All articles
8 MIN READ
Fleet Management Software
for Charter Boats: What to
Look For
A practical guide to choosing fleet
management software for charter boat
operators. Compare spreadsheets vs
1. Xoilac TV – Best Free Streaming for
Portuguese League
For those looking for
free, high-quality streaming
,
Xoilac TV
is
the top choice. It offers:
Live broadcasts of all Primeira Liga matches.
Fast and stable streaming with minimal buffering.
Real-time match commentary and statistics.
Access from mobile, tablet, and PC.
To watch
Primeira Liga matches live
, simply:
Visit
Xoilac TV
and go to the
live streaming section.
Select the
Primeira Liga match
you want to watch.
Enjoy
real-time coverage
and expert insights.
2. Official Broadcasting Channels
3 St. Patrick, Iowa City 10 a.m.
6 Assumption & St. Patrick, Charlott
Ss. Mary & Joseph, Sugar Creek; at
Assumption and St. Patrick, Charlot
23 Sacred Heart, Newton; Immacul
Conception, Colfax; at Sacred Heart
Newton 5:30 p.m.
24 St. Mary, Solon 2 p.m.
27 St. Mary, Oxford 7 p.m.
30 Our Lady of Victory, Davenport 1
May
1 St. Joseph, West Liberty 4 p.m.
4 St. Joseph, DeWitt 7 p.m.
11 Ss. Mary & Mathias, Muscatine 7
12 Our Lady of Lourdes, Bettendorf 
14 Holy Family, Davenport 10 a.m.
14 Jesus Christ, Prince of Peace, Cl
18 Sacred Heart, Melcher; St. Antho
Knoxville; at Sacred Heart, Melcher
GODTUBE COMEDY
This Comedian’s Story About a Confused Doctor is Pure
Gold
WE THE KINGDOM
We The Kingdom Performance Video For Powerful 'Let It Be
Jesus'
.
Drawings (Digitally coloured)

******************************

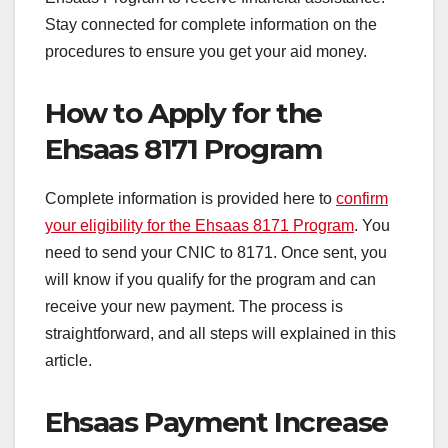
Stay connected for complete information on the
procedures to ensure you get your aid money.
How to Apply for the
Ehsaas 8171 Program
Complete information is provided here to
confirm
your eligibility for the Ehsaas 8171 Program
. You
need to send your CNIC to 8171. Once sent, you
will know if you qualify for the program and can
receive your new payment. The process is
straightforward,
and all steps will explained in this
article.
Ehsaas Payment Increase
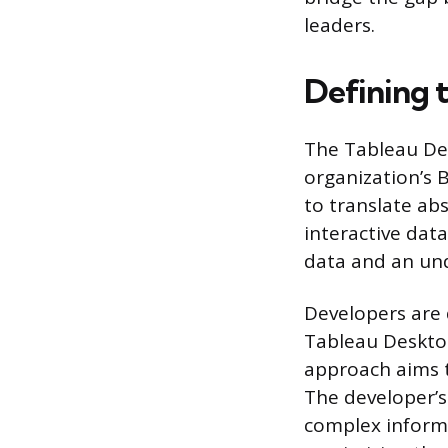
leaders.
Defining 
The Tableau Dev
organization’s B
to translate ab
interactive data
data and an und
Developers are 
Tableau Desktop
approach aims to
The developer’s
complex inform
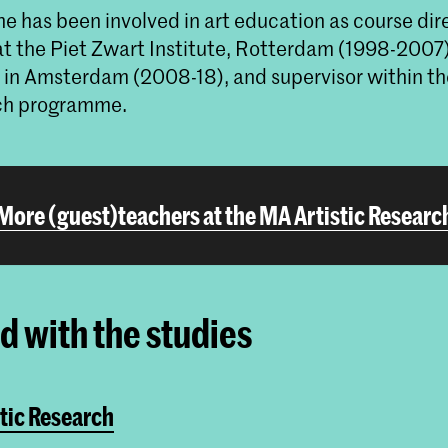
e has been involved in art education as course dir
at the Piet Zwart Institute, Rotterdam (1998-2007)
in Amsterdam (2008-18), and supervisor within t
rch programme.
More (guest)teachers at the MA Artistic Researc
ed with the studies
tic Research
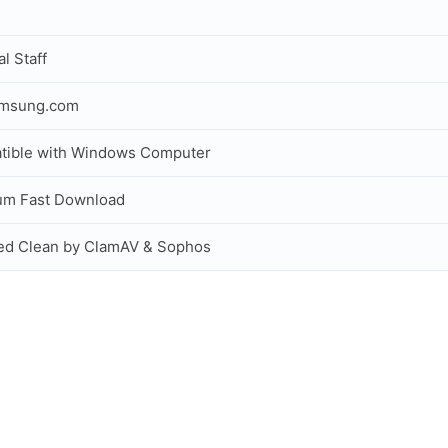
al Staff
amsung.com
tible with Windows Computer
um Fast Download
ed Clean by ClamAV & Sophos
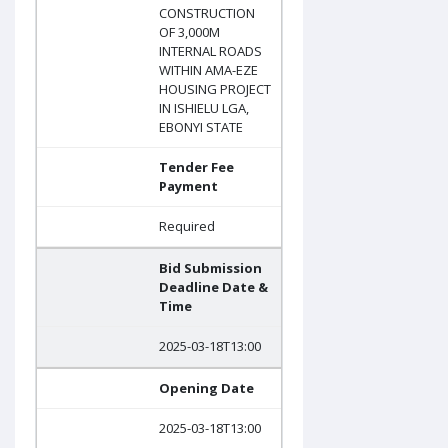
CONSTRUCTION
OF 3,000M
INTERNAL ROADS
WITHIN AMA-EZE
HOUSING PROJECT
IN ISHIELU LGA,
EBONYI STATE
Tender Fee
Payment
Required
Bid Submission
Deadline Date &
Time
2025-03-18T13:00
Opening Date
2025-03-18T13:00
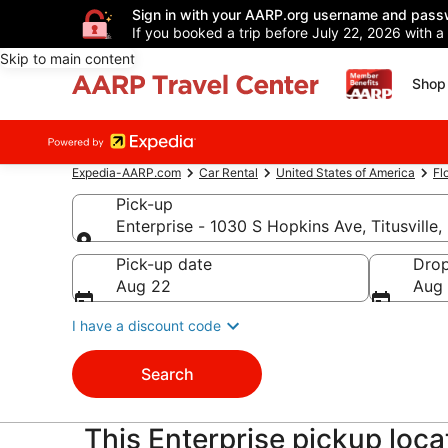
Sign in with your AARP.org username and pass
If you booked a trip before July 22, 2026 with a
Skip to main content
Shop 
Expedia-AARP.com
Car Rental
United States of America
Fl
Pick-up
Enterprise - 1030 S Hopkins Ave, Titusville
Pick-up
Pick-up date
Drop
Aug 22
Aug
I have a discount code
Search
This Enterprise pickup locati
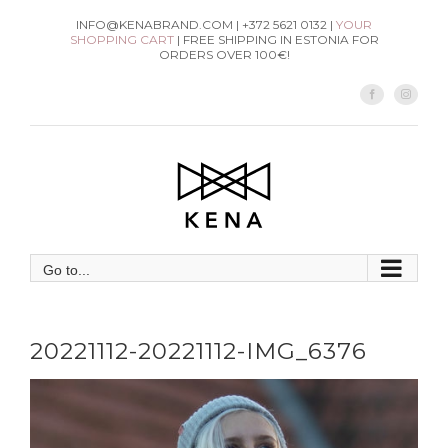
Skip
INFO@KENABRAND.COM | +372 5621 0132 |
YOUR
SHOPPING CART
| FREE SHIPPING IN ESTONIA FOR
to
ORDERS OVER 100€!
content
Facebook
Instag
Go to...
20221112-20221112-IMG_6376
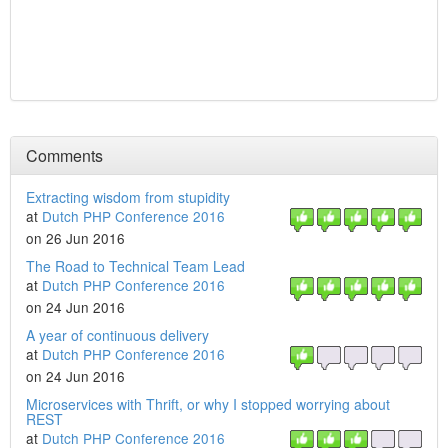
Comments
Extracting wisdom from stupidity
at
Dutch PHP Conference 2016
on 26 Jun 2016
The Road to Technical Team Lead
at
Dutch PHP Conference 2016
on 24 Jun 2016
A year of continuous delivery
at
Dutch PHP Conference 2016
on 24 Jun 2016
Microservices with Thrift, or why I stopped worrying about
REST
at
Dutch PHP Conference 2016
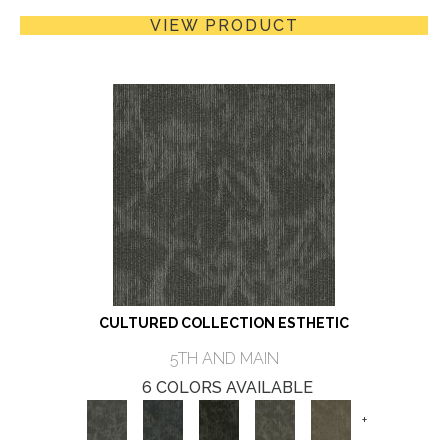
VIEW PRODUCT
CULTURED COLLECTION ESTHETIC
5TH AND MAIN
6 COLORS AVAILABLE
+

******************************

- **PROBLEM STATEMENT**
The word "from" appears in some of the lines above. Copy those lines.

- **TASK RESPONSE**
Access from mobile, tablet, and PC.
Extracting wisdom from stupidity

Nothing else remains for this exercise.